-- Opening Marker --

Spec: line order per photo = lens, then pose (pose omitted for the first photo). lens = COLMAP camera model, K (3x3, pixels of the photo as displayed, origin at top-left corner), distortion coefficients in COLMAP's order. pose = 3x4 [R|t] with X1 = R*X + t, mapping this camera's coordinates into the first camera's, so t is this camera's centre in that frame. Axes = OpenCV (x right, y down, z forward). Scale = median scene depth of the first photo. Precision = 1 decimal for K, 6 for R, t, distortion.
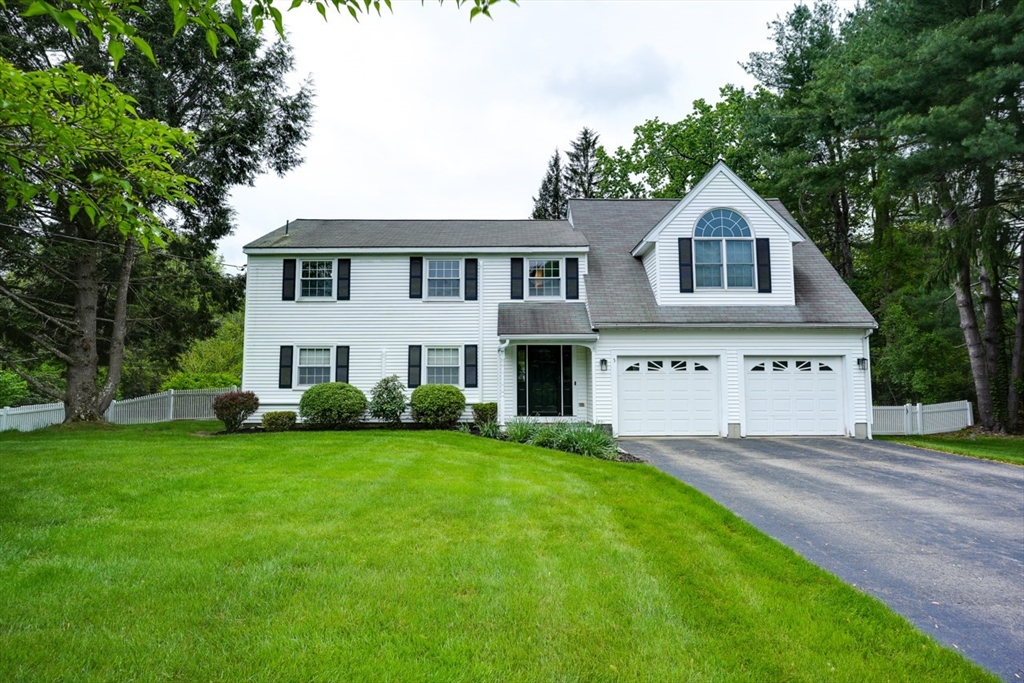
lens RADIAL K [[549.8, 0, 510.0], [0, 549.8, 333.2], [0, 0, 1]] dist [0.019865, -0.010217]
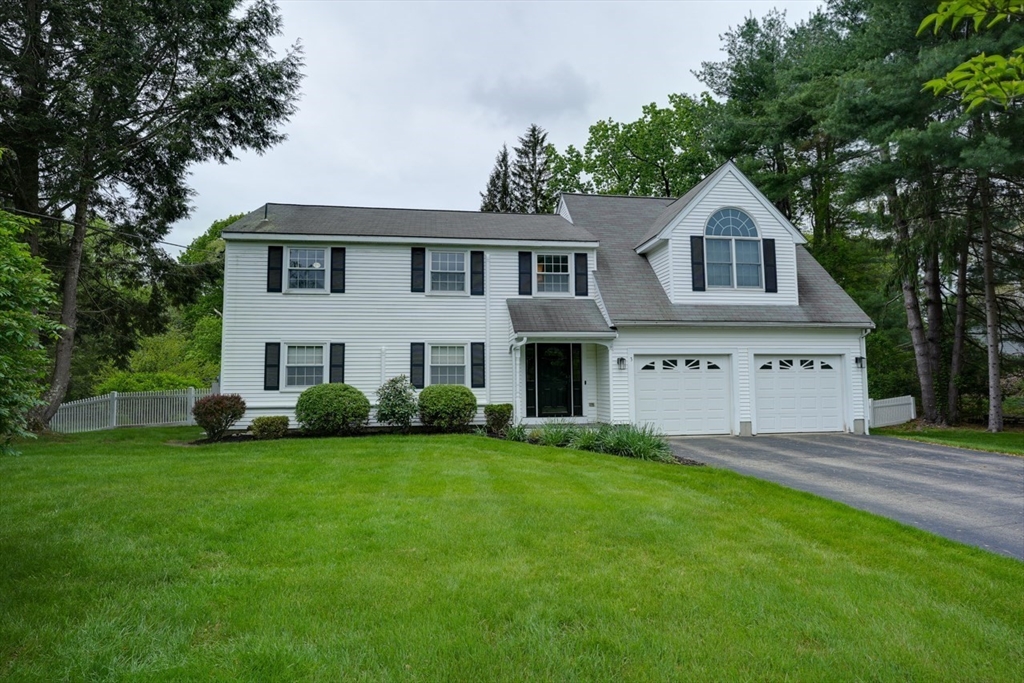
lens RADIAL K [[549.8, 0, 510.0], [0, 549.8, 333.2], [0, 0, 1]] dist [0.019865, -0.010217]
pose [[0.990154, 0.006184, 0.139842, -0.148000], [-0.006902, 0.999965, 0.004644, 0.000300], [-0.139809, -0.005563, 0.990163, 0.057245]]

-- Closing Marker --
-- Opening Marker --

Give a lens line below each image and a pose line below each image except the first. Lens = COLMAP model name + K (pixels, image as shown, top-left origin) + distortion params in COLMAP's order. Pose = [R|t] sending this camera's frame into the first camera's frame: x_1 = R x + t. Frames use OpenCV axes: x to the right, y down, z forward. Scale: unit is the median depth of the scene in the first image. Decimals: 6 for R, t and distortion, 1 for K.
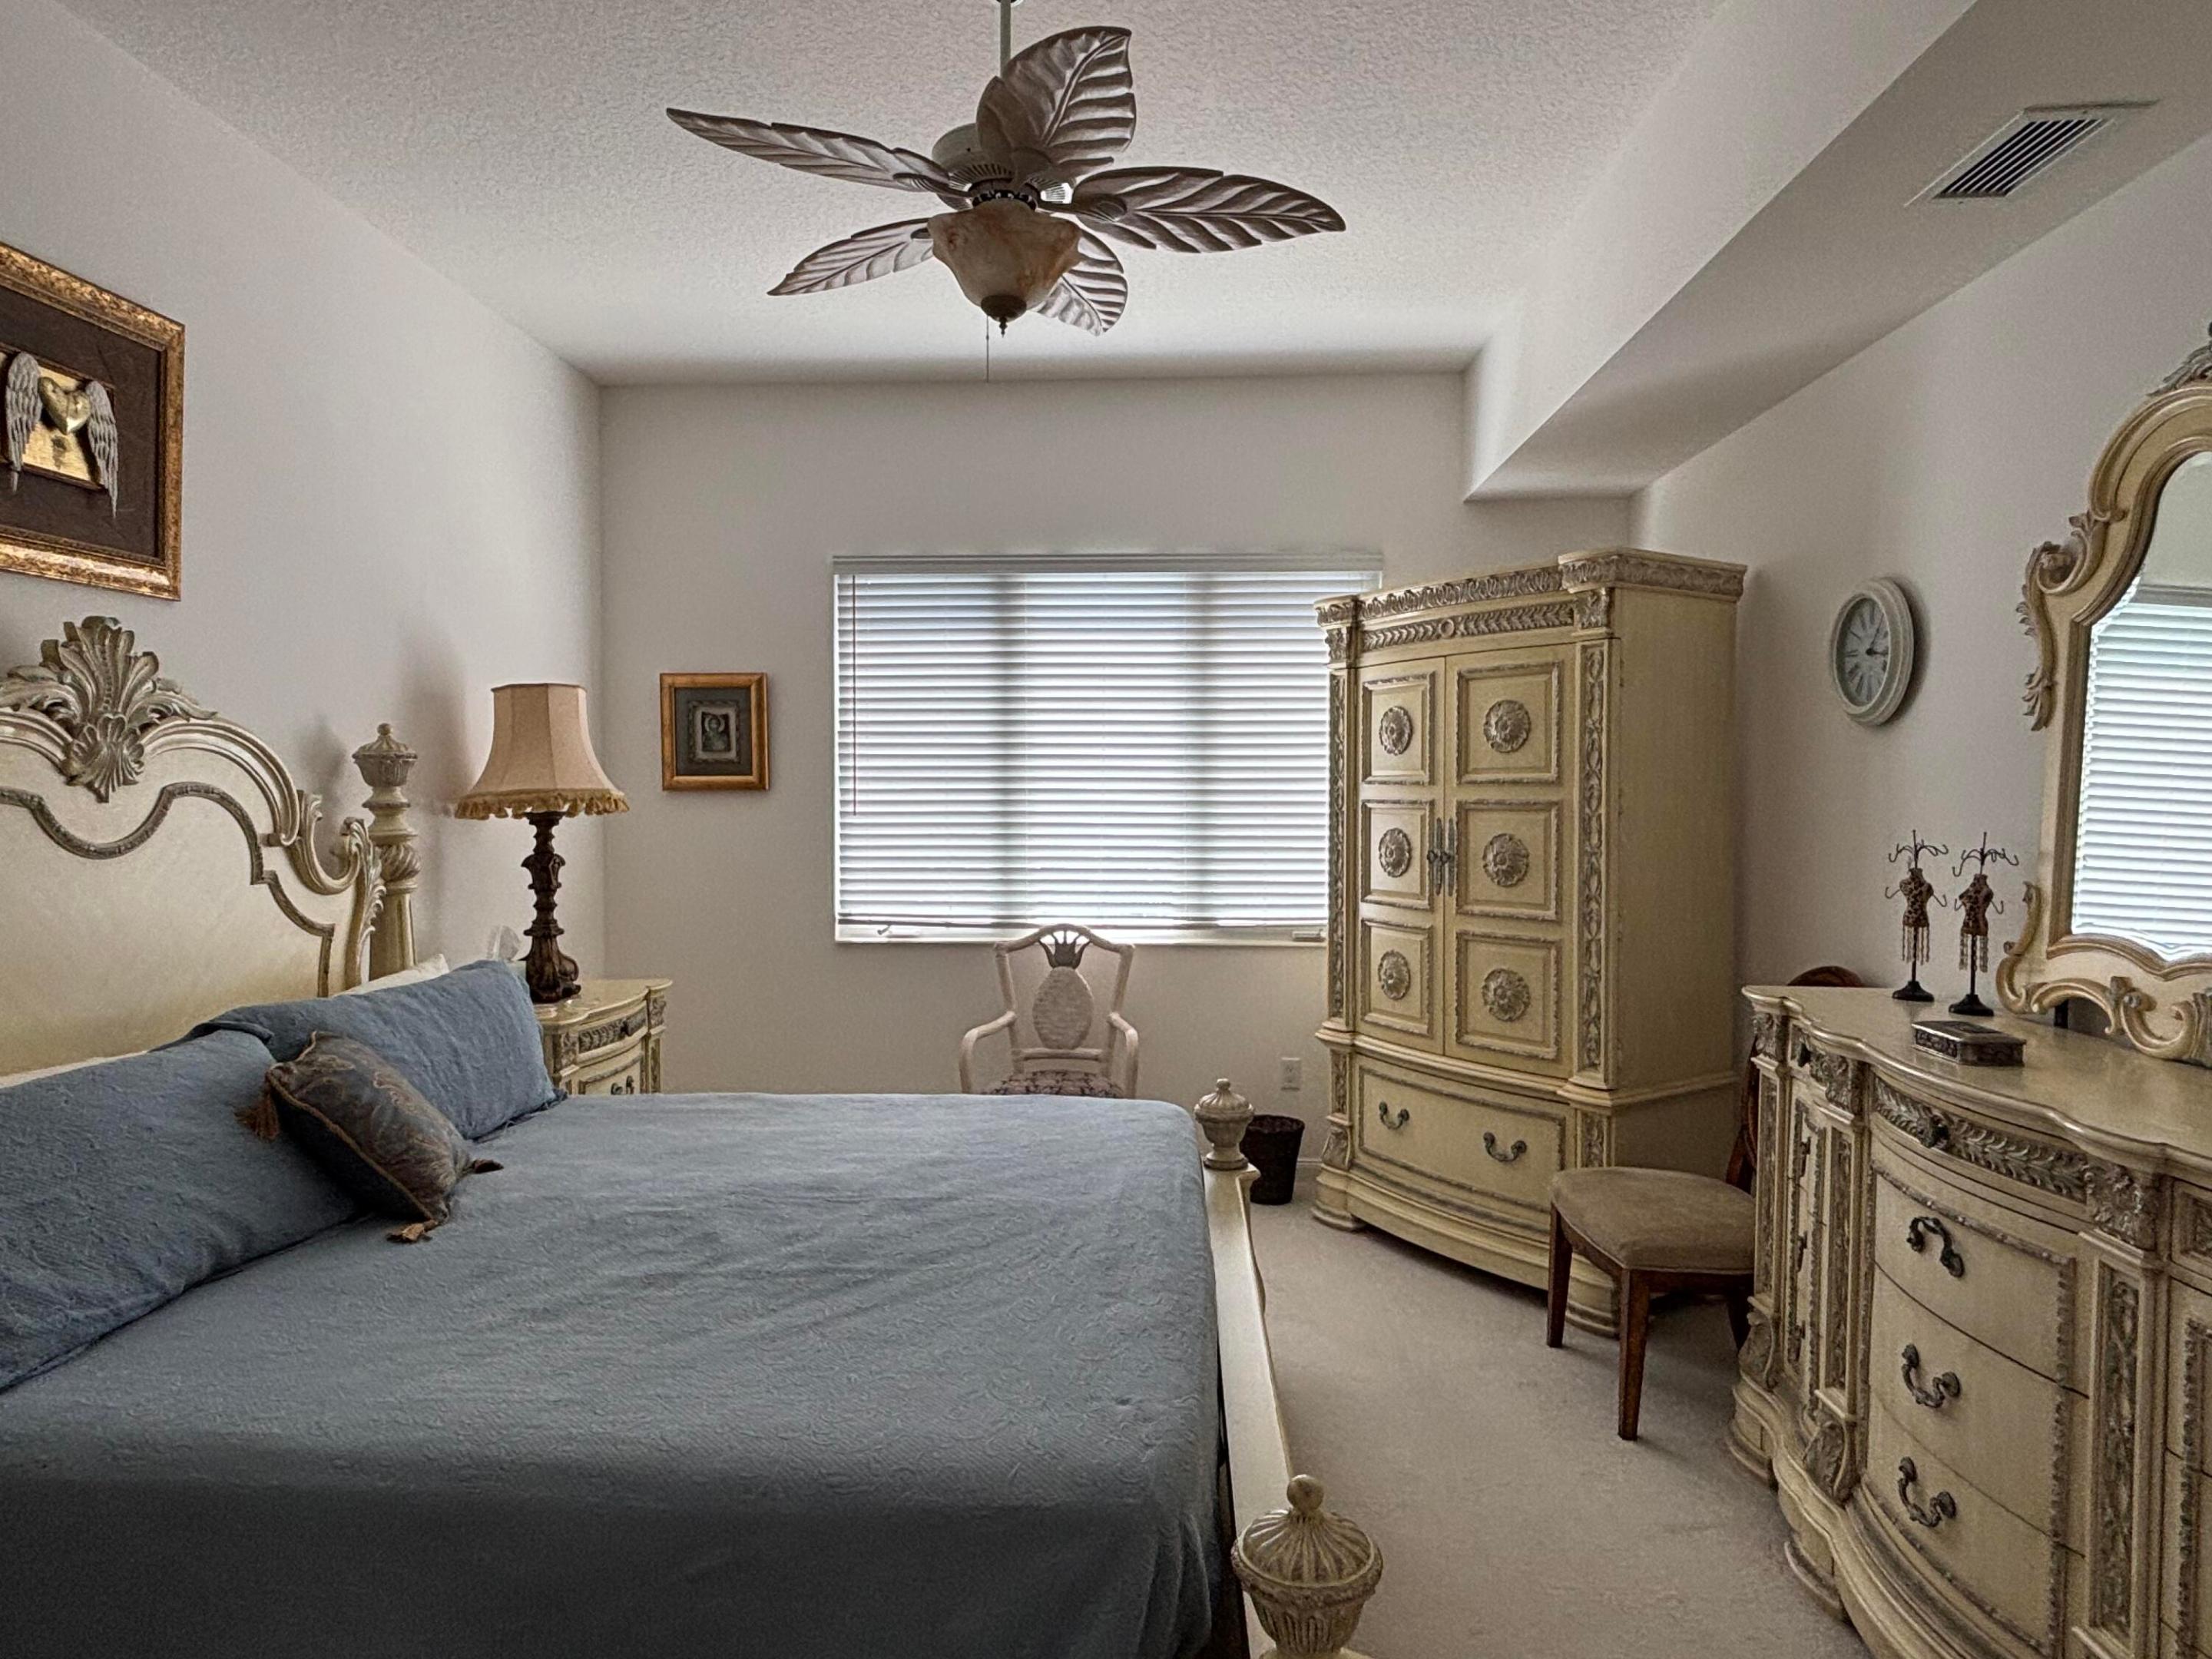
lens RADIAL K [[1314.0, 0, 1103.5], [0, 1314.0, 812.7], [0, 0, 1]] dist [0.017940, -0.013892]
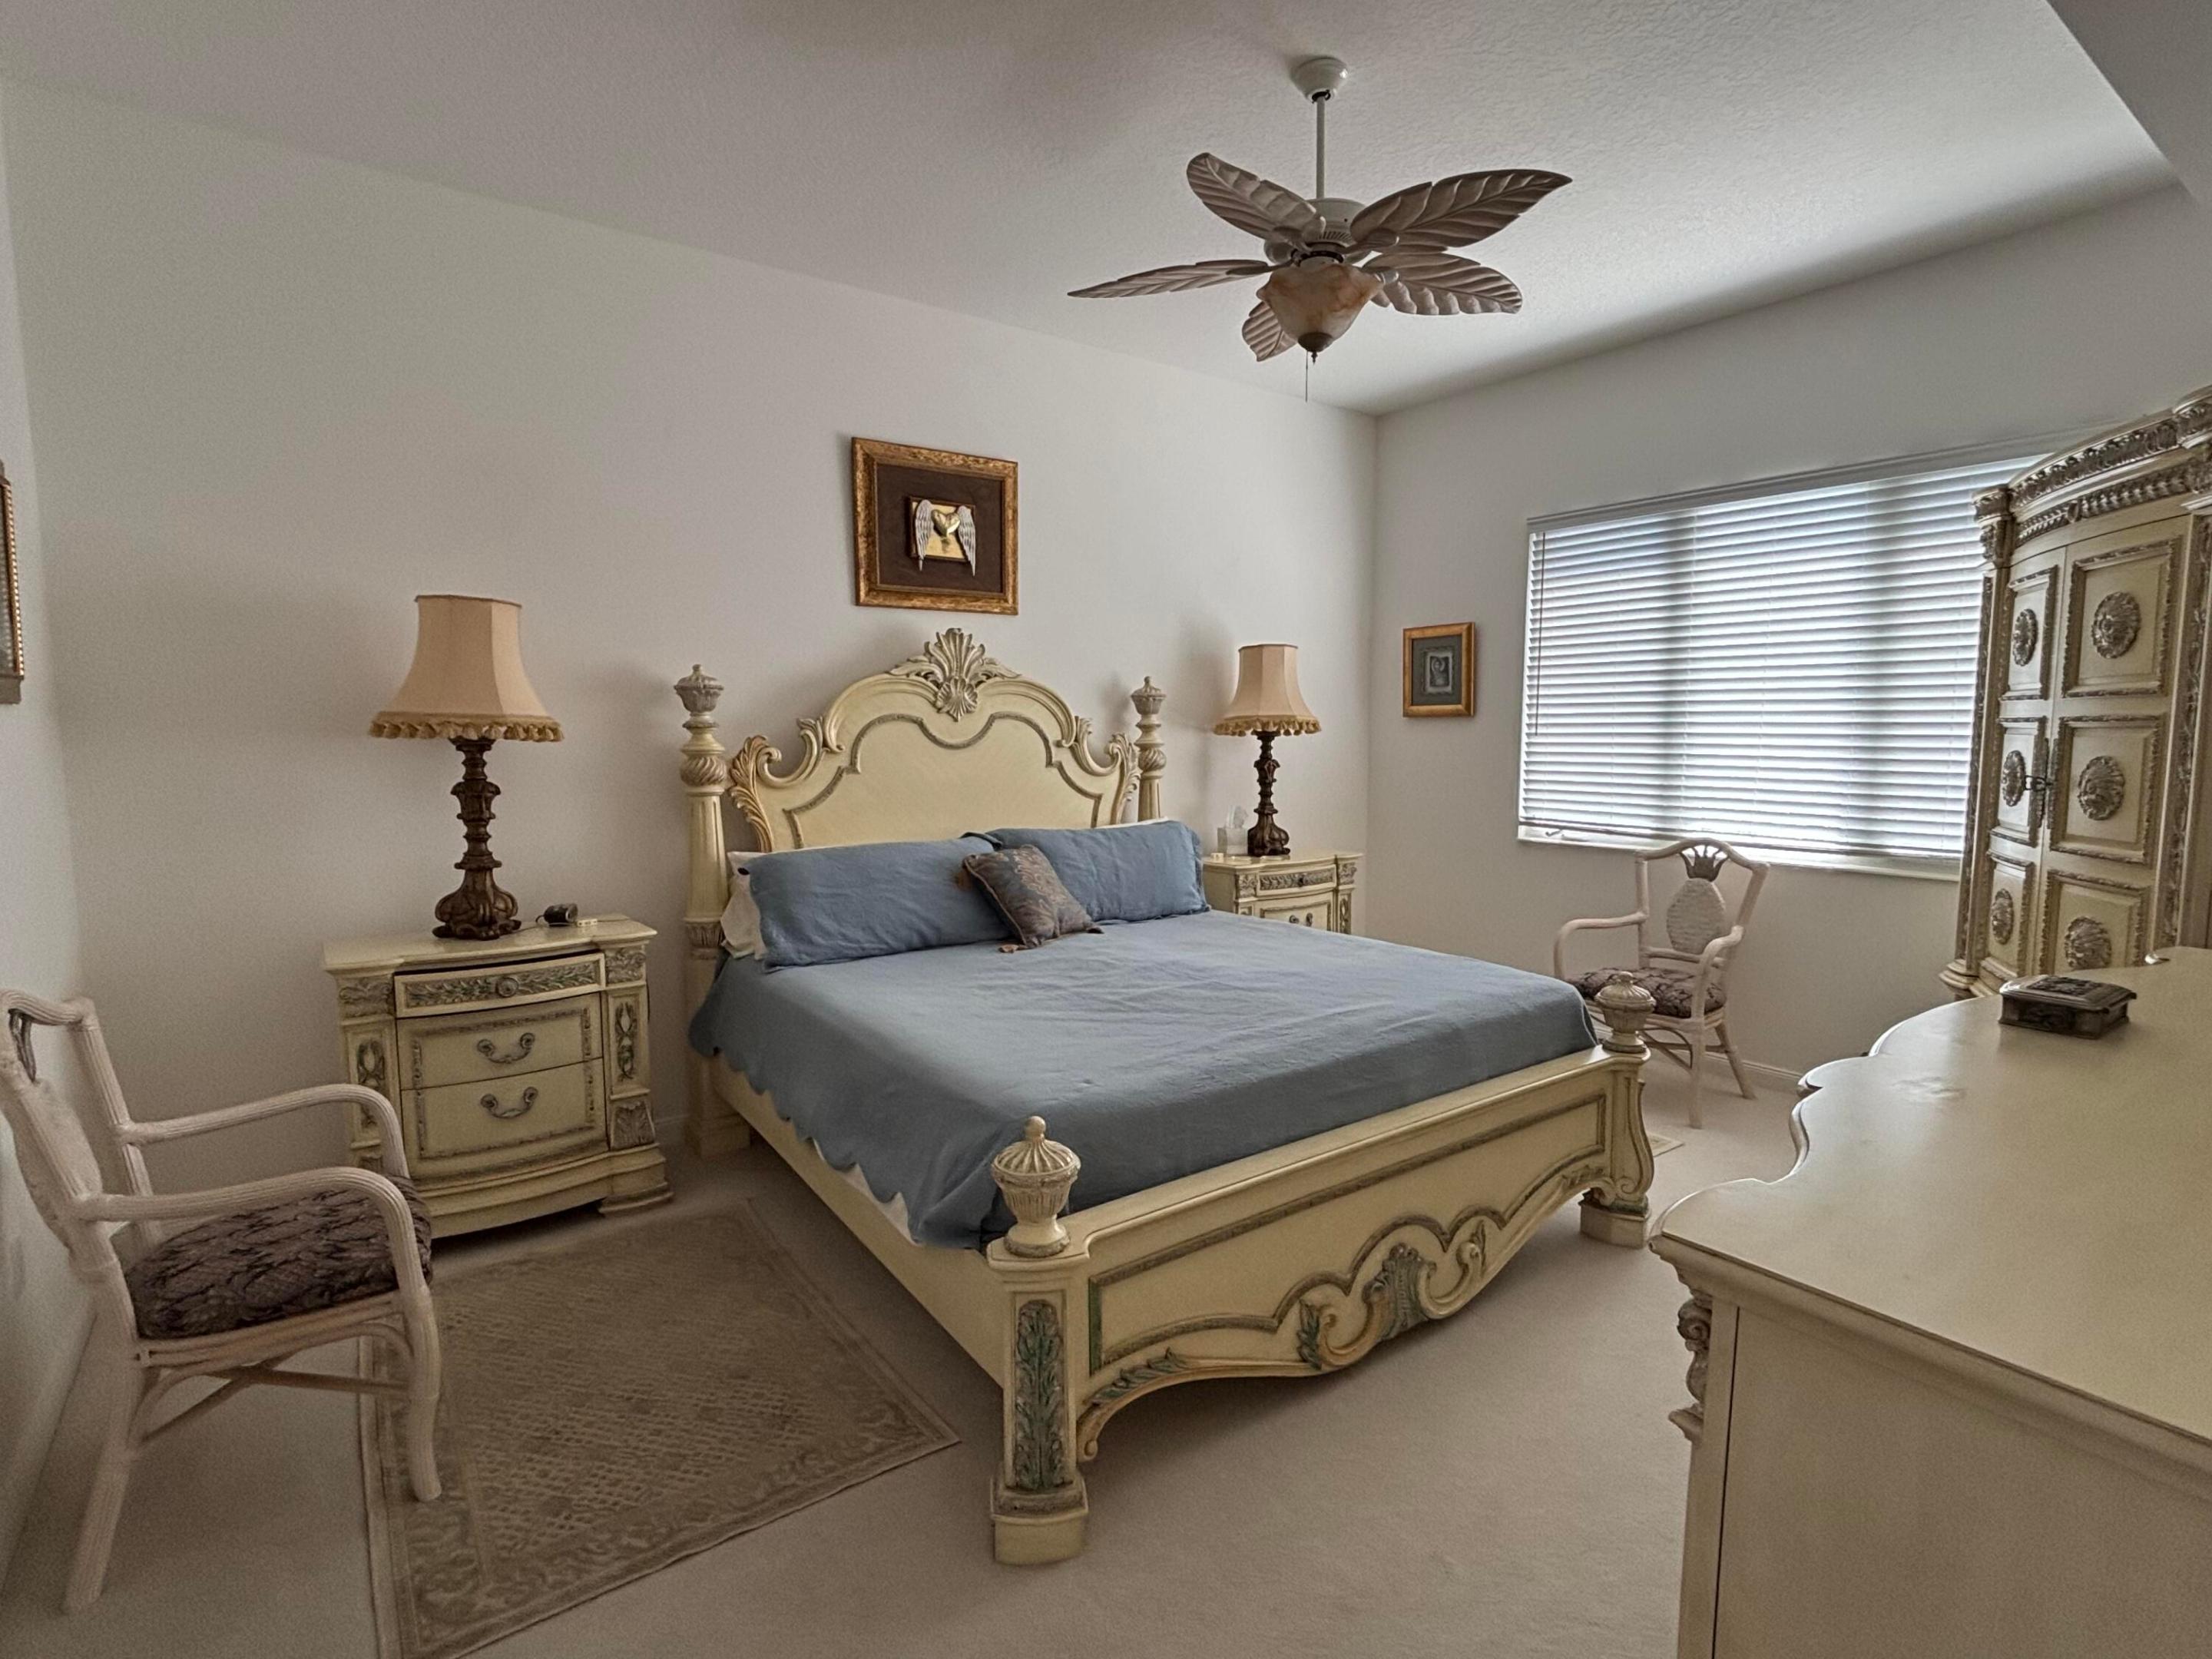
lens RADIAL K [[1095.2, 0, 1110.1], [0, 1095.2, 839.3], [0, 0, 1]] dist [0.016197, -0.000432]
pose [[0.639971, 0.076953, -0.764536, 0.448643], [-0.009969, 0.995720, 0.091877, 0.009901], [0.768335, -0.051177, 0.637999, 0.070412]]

-- Closing Marker --

■ INSTRUCTIONS FOR THE TASK
Pull out every line above that contains the word "OpenCV", treating uppercase and lowercase letters as distinct.

■ TASK ANSWER
Spec: line order per photo = lens, then pose (pose omitted for the first photo). lens = COLMAP camera model, K (3x3, pixels of the photo as displayed, origin at top-left corner), distortion coefficients in COLMAP's order. pose = 3x4 [R|t] with X1 = R*X + t, mapping this camera's coordinates into the first camera's, so t is this camera's centre in that frame. Axes = OpenCV (x right, y down, z forward). Scale = median scene depth of the first photo. Precision = 1 decimal for K, 6 for R, t, distortion.
Give a lens line below each image and a pose line below each image except the first. Lens = COLMAP model name + K (pixels, image as shown, top-left origin) + distortion params in COLMAP's order. Pose = [R|t] sending this camera's frame into the first camera's frame: x_1 = R x + t. Frames use OpenCV axes: x to the right, y down, z forward. Scale: unit is the median depth of the scene in the first image. Decimals: 6 for R, t and distortion, 1 for K.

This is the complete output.